▶ AIM OF THE TASK:
Render the lines from the line containing "scientific name: Ornithoglossum dinteri" to the line containing "genus: Dioscorea", both included, as a Markdown table with the columns Row and Line. Number each row and omit blank lines.

--------------------------------------------------

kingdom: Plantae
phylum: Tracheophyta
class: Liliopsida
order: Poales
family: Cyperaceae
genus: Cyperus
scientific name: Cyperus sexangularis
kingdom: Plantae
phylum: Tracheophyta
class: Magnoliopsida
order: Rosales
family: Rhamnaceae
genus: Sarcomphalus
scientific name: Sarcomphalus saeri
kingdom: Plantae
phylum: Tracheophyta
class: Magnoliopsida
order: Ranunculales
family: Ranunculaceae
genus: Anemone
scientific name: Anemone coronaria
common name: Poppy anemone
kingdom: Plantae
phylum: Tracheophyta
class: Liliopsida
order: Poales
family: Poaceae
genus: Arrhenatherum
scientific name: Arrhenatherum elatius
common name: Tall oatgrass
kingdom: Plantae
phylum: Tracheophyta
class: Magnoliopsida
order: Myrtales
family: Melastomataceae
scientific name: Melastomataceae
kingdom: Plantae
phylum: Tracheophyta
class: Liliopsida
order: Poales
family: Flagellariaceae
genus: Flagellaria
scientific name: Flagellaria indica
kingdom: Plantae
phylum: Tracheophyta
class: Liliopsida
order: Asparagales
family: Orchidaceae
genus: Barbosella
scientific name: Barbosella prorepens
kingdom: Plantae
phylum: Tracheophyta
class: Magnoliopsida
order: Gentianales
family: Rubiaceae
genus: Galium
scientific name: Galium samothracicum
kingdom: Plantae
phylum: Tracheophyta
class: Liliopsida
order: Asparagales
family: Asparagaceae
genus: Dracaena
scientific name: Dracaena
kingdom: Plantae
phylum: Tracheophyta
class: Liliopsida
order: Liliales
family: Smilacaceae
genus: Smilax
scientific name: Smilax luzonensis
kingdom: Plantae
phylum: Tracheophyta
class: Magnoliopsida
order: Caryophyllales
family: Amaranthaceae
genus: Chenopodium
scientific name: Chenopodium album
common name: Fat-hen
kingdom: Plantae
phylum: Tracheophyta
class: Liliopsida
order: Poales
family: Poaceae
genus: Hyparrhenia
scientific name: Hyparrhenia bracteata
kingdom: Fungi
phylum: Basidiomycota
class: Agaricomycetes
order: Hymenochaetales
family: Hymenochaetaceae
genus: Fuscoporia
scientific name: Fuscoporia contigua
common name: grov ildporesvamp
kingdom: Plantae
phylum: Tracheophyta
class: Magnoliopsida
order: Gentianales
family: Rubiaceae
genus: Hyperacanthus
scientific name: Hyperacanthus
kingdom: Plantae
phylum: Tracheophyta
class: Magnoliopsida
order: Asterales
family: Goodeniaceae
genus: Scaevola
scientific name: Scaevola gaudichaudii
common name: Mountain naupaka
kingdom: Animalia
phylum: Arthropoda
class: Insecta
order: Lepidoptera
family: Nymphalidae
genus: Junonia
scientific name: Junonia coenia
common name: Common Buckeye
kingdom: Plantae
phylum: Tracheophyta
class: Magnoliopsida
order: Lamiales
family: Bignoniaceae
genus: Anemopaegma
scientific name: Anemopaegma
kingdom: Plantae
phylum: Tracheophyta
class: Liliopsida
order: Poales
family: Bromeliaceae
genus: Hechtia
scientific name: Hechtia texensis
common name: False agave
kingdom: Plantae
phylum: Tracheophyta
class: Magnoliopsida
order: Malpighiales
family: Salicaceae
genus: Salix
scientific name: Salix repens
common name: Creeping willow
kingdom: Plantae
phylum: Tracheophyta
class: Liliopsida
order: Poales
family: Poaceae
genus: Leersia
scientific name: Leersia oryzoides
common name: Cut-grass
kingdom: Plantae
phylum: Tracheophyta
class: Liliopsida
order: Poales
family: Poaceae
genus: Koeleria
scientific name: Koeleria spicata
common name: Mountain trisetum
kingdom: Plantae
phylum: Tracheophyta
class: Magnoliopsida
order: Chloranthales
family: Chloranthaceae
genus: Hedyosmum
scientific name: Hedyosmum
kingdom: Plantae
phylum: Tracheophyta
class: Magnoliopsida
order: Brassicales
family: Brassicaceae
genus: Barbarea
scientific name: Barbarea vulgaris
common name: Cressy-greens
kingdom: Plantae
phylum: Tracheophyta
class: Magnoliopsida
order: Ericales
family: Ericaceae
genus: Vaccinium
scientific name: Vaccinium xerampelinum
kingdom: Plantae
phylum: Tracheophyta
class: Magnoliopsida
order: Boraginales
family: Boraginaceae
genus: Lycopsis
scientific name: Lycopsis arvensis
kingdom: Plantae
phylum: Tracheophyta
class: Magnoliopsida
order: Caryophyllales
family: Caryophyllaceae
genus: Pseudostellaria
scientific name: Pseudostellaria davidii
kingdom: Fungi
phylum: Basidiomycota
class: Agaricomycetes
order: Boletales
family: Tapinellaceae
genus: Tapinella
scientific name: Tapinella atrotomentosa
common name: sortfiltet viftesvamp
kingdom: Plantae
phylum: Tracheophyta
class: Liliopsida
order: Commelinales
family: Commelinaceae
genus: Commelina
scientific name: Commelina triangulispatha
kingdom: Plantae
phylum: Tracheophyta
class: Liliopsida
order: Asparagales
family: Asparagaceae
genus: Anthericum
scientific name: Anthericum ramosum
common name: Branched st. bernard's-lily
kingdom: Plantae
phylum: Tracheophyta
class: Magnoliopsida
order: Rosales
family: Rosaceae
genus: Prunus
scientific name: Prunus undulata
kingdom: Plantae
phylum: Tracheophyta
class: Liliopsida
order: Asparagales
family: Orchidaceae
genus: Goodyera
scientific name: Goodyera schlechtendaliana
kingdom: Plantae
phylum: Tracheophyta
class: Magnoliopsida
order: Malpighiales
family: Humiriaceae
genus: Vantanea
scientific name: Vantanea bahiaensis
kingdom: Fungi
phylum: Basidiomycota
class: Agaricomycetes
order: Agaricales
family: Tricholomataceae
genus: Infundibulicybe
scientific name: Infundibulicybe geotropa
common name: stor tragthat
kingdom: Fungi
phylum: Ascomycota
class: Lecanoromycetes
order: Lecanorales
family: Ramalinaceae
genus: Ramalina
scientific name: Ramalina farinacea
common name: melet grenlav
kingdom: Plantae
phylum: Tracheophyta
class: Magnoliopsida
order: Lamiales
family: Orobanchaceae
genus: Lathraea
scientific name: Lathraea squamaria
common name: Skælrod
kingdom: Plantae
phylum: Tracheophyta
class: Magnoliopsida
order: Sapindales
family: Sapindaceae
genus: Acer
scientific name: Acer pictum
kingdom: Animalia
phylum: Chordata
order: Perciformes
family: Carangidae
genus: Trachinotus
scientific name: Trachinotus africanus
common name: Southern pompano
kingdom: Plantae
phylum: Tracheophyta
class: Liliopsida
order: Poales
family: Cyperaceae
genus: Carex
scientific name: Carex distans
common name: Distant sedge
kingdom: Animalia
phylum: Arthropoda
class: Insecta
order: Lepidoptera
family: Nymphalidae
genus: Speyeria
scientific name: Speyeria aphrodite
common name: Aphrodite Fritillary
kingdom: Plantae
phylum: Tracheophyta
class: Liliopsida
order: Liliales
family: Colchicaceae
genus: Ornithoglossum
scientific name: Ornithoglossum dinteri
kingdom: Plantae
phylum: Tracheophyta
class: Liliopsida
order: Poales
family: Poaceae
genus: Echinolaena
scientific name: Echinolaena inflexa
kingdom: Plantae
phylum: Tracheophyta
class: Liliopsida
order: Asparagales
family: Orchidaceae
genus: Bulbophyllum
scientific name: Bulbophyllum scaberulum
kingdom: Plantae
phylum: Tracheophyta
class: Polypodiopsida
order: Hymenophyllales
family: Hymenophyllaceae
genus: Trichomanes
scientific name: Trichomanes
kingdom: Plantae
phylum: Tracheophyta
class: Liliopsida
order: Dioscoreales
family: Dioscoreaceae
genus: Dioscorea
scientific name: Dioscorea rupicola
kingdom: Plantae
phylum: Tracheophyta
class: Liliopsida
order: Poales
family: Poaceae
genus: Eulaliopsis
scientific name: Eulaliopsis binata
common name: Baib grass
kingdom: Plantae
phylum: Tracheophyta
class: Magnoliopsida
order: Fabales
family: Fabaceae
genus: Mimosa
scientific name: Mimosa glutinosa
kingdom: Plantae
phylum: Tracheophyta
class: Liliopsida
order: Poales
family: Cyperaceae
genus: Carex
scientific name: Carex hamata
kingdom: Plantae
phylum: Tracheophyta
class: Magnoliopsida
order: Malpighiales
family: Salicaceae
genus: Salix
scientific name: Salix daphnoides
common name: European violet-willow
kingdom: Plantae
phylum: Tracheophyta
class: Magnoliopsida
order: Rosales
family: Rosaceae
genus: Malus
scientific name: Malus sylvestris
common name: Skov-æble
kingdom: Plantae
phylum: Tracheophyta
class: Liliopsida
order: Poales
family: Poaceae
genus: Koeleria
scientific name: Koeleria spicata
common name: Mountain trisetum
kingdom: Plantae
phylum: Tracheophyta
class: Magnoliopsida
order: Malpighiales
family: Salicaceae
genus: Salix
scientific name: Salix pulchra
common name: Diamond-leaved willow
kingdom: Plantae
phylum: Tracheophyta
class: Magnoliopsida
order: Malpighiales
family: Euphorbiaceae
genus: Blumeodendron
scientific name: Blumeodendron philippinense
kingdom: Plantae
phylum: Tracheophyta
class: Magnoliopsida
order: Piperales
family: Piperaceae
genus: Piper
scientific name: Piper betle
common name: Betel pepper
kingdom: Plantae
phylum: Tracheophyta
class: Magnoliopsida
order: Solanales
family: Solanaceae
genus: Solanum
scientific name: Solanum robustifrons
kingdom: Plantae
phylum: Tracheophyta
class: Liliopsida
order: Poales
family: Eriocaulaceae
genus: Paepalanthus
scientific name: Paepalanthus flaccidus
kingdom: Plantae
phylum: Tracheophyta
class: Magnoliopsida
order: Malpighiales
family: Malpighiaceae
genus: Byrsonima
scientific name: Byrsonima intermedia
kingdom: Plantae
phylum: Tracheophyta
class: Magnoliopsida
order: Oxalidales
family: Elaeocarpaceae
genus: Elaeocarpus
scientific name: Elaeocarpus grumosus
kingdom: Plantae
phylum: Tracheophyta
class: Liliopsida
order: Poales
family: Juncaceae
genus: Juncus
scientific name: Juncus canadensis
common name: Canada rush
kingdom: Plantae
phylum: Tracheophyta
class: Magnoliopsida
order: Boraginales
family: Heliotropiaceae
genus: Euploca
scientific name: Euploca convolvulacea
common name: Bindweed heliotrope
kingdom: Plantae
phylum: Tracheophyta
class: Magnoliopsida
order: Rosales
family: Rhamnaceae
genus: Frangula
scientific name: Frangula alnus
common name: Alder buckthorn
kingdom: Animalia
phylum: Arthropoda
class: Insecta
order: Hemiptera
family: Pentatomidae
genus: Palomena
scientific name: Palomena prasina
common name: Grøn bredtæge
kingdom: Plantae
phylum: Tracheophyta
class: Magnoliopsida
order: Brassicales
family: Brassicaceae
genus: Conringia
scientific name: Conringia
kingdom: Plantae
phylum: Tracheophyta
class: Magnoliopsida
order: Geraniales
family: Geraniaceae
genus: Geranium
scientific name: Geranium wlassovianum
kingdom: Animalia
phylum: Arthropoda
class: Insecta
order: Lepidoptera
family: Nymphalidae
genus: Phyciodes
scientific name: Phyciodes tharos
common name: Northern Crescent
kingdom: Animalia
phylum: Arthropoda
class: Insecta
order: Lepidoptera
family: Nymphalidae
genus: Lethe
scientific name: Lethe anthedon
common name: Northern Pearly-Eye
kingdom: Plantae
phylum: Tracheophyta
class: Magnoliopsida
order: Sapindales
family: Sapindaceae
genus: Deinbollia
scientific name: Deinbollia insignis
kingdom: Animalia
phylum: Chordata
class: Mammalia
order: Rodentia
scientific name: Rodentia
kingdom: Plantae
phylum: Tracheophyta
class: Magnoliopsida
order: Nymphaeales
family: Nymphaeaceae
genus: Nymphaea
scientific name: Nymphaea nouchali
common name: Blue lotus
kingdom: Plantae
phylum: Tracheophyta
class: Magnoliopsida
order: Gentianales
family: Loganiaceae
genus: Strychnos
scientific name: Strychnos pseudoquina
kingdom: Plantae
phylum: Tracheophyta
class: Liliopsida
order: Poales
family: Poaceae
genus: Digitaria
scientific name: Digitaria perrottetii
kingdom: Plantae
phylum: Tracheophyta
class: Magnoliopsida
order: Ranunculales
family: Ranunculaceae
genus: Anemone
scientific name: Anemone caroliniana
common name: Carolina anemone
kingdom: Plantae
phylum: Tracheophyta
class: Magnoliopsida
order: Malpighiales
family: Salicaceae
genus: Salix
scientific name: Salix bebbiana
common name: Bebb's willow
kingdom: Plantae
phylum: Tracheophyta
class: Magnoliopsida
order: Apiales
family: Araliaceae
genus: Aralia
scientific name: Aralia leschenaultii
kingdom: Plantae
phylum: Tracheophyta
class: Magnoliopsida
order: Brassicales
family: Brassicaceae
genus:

--------------------------------------------------

▶ ANSWER:
| Row | Line |
|---|---|
| 1 | scientific name: Ornithoglossum dinteri |
| 2 | kingdom: Plantae |
| 3 | phylum: Tracheophyta |
| 4 | class: Liliopsida |
| 5 | order: Poales |
| 6 | family: Poaceae |
| 7 | genus: Echinolaena |
| 8 | scientific name: Echinolaena inflexa |
| 9 | kingdom: Plantae |
| 10 | phylum: Tracheophyta |
| 11 | class: Liliopsida |
| 12 | order: Asparagales |
| 13 | family: Orchidaceae |
| 14 | genus: Bulbophyllum |
| 15 | scientific name: Bulbophyllum scaberulum |
| 16 | kingdom: Plantae |
| 17 | phylum: Tracheophyta |
| 18 | class: Polypodiopsida |
| 19 | order: Hymenophyllales |
| 20 | family: Hymenophyllaceae |
| 21 | genus: Trichomanes |
| 22 | scientific name: Trichomanes |
| 23 | kingdom: Plantae |
| 24 | phylum: Tracheophyta |
| 25 | class: Liliopsida |
| 26 | order: Dioscoreales |
| 27 | family: Dioscoreaceae |
| 28 | genus: Dioscorea |